Based in Downtown Los Angeles, Vertum was founded in 2009 with the mission of transitioning cutting edge atmospheric modeling research conceived at UCLA to the marketplace. Vertum’s team of UCLA professors and researchers developed software to model different effects within the atmosphere, which are primarily used for climate change projections, and ultimately the effects of climate change on various applications. Vertum has taken this modeling from the lab and applied it to revenue projections for wind power generation, among other renewables. We had a chance to visit their offices, and talk to Cameron Whiteman, Managing Partner & Co-founder, about the software tools they are developing from this research.
With the help of a recent SBIR Phase II grant from the DOE, Vertum Partners is developing software tools that process extremely large datasets to provide quantitative assessments of revenue variability at current and potential wind power sites, accounting for fluctuations arising from changes in weather. Cameron explains, “The data is gigantic, and extremely hard to model, even by wind farm developers. The wind farms, and turbines themselves, are gigantic and each utility scale turbine one at a given optimum time is going to produce enough electricity for as many as 1500 homes. You also have to remember that there is no feasible way to store electricity on such a large scale – there’s not anywhere near enough battery power to store electricity for even the city of LA for five minutes. As a result, all the electricity produced has to be used within that moment. In the wind power industry up until a few years ago, there was an across the board shortfall, where up to 10% less energy was produced than was forecasted when the farms were initially set up.” What this means is 10% less revenue than investors were expecting.
Those initial forecasts used daily averages which included large amounts of power generated in the middle of the night that cannot be sold at that time or stored.

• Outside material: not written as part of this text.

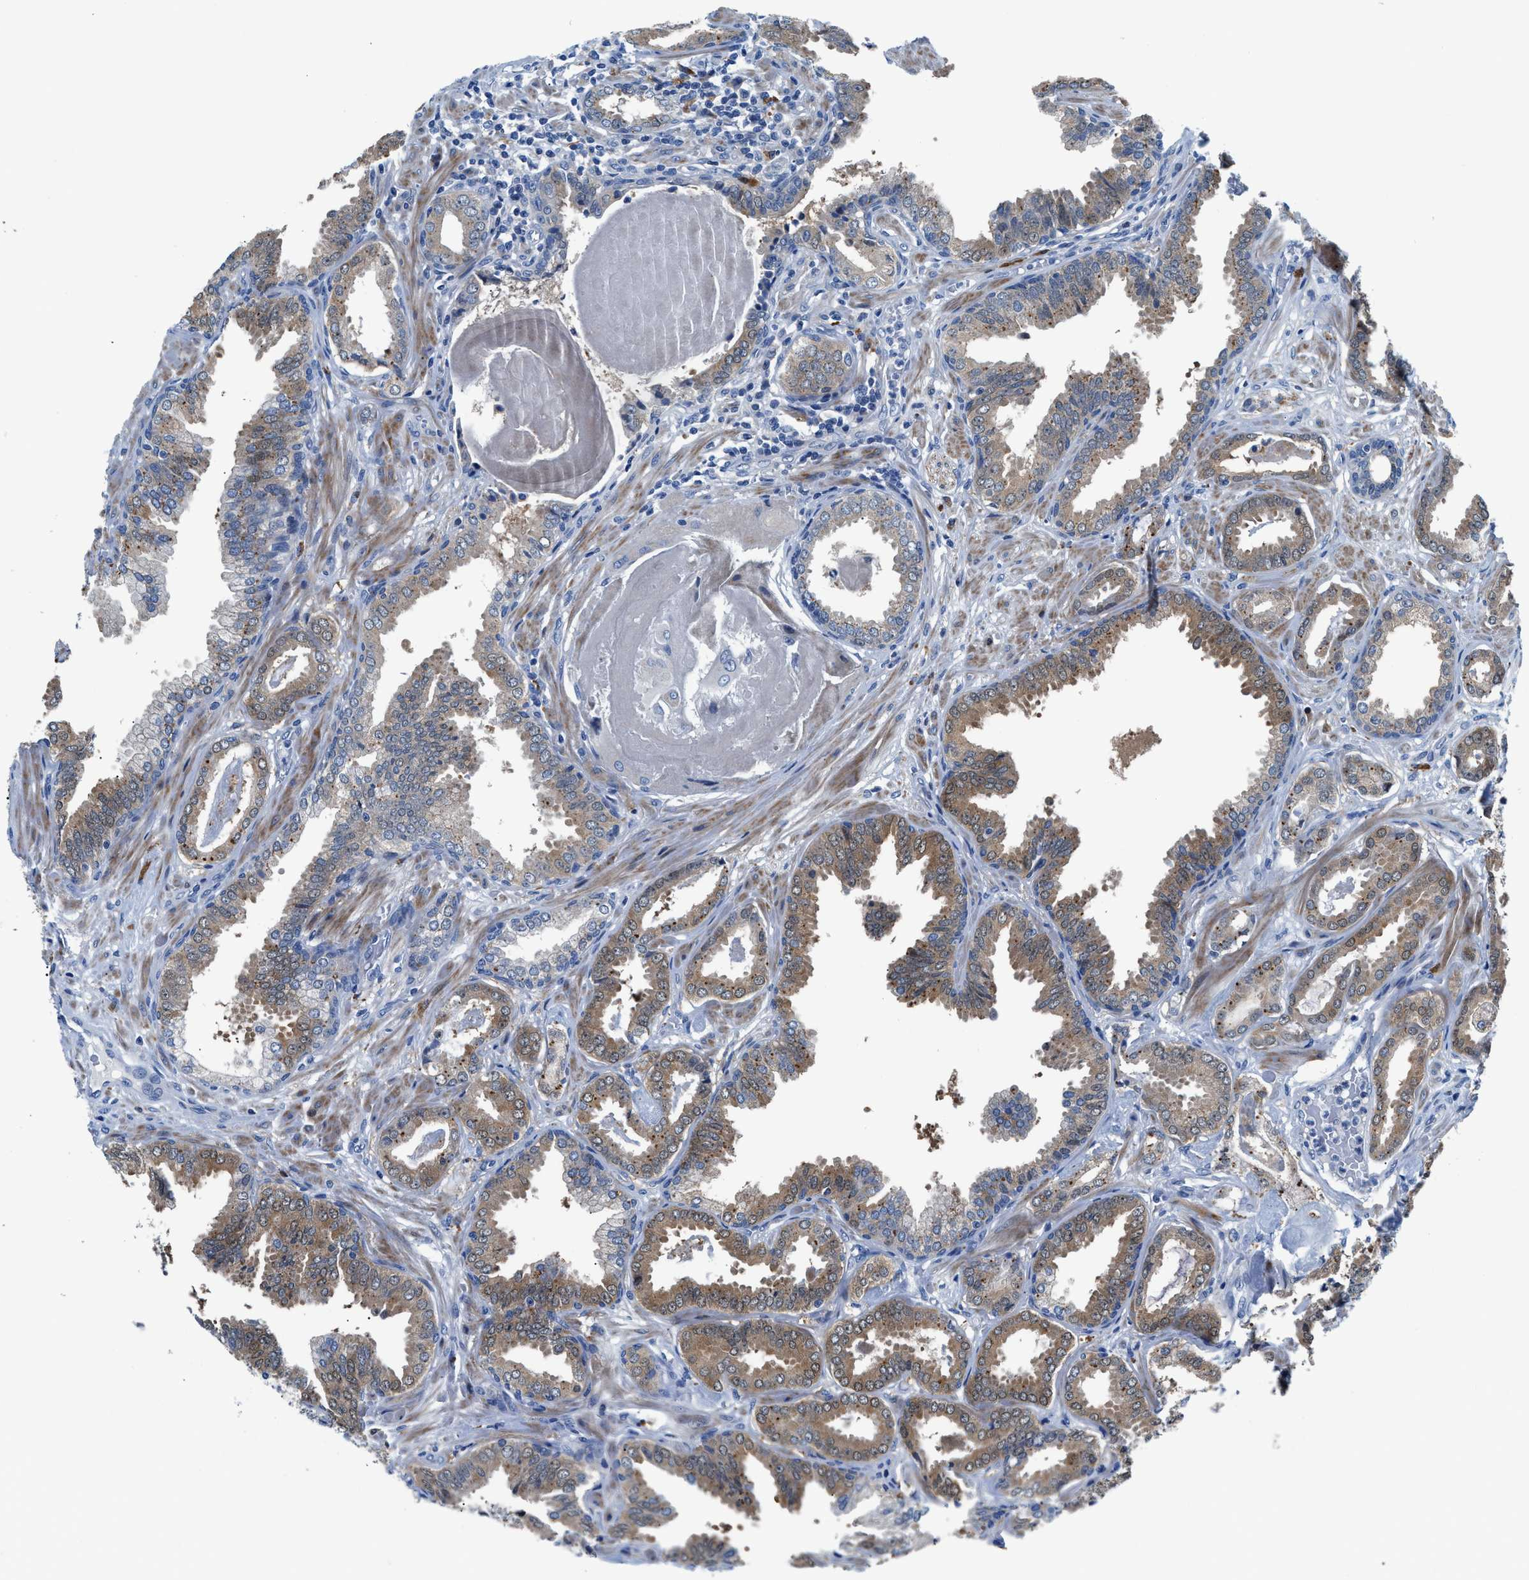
{"staining": {"intensity": "moderate", "quantity": ">75%", "location": "cytoplasmic/membranous"}, "tissue": "prostate cancer", "cell_type": "Tumor cells", "image_type": "cancer", "snomed": [{"axis": "morphology", "description": "Adenocarcinoma, Low grade"}, {"axis": "topography", "description": "Prostate"}], "caption": "Immunohistochemical staining of human prostate cancer (adenocarcinoma (low-grade)) exhibits moderate cytoplasmic/membranous protein staining in about >75% of tumor cells. The protein of interest is stained brown, and the nuclei are stained in blue (DAB IHC with brightfield microscopy, high magnification).", "gene": "UAP1", "patient": {"sex": "male", "age": 53}}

Essentially, for accurate forecasting, you need to breakdown the wind power generated during the times electricity is really in demand, and also take into account seasonal variation. In addition, wind power generated is not consistent. What happened yesterday is not necessarily what’s going to happen a year from now. Climate change is real and while uncertain, modeling programs like Vertum is developing can provide some predictability.
Vertum’s immediate focus is to be able to provide a tool that serves those that need a macro understanding of the returns of a wind power site, accounting for all of these fluctuations and dynamic information. Cameron told us, “The product we are developing really helps people understand how the wind site is going to perform. The purpose it serves is not wind farm site selection, which is determined primarily by land use, but rather, it can be used to provide information that helps lay out the wind farm to maximize its capability, and finance it. It is most sellable, and useful, to finance people and investors. The tool really clarifies what will come out of an investment in a wind farm, that is, the amount of power that the wind farm will generate, modeled off huge data inputs, helping financiers with risk assessment.” Essentially, Vertum’s software looks at all the uncertainties surrounding wind power generation, and performs probability analysis for different outcomes.
Cameron also went onto explain to us that the goal of the product is to provide information to encourage better decision making. And they are striving to do this at 1/10th the cost of anything currently available in the market. It will help banks and investors understand likely future outcomes for wind farm projects. With a better understanding of the risks and more confidence in the numbers, we will ultimately see an increased willingness to invest in such important projects.
The long term vision of the company is that there will be software tools that help the layperson model the future, as affected by climate history, and climate change. Cameron hopes that in the next decade, people will make housing or farming decisions based on answers provided by these software tools. For example, if you are choosing between buying a house in Malibu and Beverly Hills, you would be able to evaluate the likely impact climate change will have on each property, and factor that into your decision. However, this must be preceded by a significant amount of education and understanding both about the nature of the information provided, and its value. The most immediate downstream applications for the company, past wind power, also lie in other areas under renewable energy, such as offshore or solar modeling. Outside the renewables, there is the opportunity to help urban planners by improving the resolution of the modeling they do, such as the effect of temperature variability on tree planting, and other infrastructure building decisions.